Ongoing improvement means treating efficiency as a regular practice, not a one-time project. This is vital for keeping pace, as firms at the global frontier have historically increased productivity more than twice as fast as those at Australia's productivity frontier. Keep a list of things you can't fix immediately but are aware of.

This isn't a dumping ground for gripes or a source of stress. It's an honest way of capturing your team's experience and creating a roadmap for future improvements.

Your efficiency is already improving

Efficiency is a mindset. It's a drive to cut waste, save time, create focus and excel at the things that matter. You're reading this article because you have the motivation. Now you have the tools to take steps towards a more efficient, profitable and peaceful business.

Ready to reclaim your time? Xero's cloud-based accounting software automates tedious bookkeeping tasks that slow you down. From bank reconciliation to invoicing and reporting, you'll spend less time on admin and more time growing your business. Get one month free and see the difference.

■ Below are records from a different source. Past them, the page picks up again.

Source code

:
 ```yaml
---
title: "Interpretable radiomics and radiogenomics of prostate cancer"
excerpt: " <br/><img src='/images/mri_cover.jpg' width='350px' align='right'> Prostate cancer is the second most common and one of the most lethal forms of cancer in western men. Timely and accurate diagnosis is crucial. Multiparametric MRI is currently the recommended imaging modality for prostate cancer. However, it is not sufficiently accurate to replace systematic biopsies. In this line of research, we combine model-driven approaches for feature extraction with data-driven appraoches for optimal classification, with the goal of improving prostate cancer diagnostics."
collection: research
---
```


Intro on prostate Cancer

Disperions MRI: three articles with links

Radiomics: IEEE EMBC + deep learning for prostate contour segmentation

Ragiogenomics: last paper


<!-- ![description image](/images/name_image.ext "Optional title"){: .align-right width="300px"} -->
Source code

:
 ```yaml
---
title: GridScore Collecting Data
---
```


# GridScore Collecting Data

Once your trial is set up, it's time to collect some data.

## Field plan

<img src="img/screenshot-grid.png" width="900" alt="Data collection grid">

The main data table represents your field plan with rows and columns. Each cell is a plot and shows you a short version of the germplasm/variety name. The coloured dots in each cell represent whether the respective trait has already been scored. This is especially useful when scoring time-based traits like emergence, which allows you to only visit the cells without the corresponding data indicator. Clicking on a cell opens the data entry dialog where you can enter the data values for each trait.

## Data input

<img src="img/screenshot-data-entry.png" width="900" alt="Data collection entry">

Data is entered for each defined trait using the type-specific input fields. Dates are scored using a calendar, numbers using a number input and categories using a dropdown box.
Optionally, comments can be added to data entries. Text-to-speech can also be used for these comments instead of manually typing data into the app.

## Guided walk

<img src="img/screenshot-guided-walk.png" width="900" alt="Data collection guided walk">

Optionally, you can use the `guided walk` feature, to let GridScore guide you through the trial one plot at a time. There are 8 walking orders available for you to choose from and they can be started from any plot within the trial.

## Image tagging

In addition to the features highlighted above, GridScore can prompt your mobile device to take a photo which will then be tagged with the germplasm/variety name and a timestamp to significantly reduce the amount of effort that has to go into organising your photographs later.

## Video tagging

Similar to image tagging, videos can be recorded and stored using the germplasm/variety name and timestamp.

FAQs on improving business efficiency

Here are answers to common questions about making your business more efficient.

How long does it take to see results from efficiency improvements?

Small changes like automating invoices or documenting a process can show results within days. Larger improvements involving new systems or team restructuring typically take 2–3 months to fully embed and measure.

What should I focus on first: people, processes, or technology?

Start with processes. Document how work currently flows, identify bottlenecks, then decide whether people or technology will solve them most effectively. Technology without clear processes just automates confusion.

How do I measure if my efficiency improvements are working?

Track time spent on specific tasks before and after changes. Monitor error rates, customer complaints and rework frequency. Compare revenue per employee or output per hour over time.

What if my team resists changes to improve efficiency?

Involve them early. Ask for their input on what's broken and what would help. People support changes they help create. Start with improvements that make their work easier, not just faster.

Can accounting software really improve overall business efficiency?

Yes. Accounting software automates data entry, bank reconciliation and reporting. This frees up hours each week and reduces errors. Real-time financial visibility also helps you make faster, better decisions across the business.

Disclaimer

Xero does not provide accounting, tax, business or legal advice. This guide has been provided for information purposes only. You should consult your own professional advisors for advice directly relating to your business or before taking action in relation to any of the content provided.